4. Dukla Banska Bystrica (Slovakia) 6’:03”
5. SNH Vélo Club (Cameroon) 28’:21”
6. Club De La Defence (France) 36’:30”
7. Naturablue Cycling Team (Belgium) 42’:23”
8. Global Cycling Team (Netherlands) 49’:01”
9. Cameroon 1h:06’:48”
10. Ivory Coast 1h:41’:36”
Despite fielding an experienced team for this year’s edition of Tour of Cameroon, Team Rwanda failed to live up to their pre-race ambitions after the team failed to win a single stage.
The annual eight-stage event started on March 11 and climaxed on Sunday in the Cameroonian capital Yaoundé. Rwanda finished third in the team general classification, behind Germany-based UCI Continental Team Bike Aid and Morocco national team.
German Holler Nikodemus, riding for Bike Aid, won the tour after covering the 956.7km distance using a total time of 24 hours, one minute and 27 seconds. He dethrones Morocco’s Errafai Mohamed, who was the defending champion.
Unlike the previous editions where Team Rwanda riders had won several stages, this time round, the team did not only fail to win a single stage but also had one rider finishing in the top ten.
Team captain Valens Ndayisenga, who was making his debut in the Tour of Cameroon and was Rwanda’s main hope for success, could only managed to finish tenth, clocking 24h04'44', three minutes and 17 behind the champion winner.
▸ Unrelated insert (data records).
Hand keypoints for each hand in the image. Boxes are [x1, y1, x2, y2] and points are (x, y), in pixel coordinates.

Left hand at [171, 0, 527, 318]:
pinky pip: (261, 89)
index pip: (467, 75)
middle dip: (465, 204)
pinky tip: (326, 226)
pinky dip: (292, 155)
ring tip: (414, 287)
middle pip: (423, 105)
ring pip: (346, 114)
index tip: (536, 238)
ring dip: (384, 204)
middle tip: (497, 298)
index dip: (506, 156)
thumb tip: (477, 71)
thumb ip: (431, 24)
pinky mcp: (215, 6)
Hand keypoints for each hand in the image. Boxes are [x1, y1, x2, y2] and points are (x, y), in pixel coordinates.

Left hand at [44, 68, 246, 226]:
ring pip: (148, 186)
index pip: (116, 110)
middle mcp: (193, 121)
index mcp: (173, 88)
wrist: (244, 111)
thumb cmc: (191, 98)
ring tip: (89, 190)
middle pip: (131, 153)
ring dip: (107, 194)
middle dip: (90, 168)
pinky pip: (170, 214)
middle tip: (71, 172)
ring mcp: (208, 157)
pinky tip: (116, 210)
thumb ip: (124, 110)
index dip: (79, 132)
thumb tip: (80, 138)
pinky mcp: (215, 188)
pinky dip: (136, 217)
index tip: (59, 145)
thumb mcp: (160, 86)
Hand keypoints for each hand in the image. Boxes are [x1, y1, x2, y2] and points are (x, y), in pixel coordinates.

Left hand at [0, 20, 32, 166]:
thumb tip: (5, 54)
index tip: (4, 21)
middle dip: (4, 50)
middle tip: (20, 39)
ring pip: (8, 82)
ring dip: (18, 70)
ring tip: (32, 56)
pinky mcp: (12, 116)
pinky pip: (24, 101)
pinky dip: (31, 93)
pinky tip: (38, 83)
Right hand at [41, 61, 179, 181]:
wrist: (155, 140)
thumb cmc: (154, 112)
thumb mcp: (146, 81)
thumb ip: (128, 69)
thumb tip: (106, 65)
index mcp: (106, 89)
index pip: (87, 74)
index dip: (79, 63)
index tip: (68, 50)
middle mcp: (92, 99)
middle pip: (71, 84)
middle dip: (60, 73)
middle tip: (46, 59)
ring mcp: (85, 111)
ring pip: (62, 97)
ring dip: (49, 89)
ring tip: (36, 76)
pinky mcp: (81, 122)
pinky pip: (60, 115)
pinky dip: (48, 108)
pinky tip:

It was a comfortable win for the 25-year-old Holler who worn the yellow jersey from stage two until the final stage on Sunday, beating his closest rival Mraouni Salaheddine of Morocco (24h02'13') by 46 seconds.
Van Engelen Adne from Global Cycling Team of the Netherlands finished third after posting 24h02'50', with Haring Martin from Dukla Banska Bystrica of Slovakia claiming fourth place in 24h03'18'.
Team Rwanda’s Jean Claude Uwizeye finishing 11th in a time of 24h04’51’’ while Bonaventure Uwizeyimana (13th) clocked 24h05'20' followed by Jean Paul René Ukiniwabo (14th) with 24h05'37'.
Jean Bosco Nsengimana (21st) and Ephrem Tuyishimire (23rd) clocked 24h11'43' and 24h12'57' respectively.
However, on a positive note, Nsengimana was the competitions overall best climber with 38 points ahead of Jelloul Adil from Morocco (28 points) while Ndayisenga, Uwizeye and Ukiniwabo topped the youth (U23) classification.
The team, which was under coach Felix Sempoma, arrives in the country on Monday evening.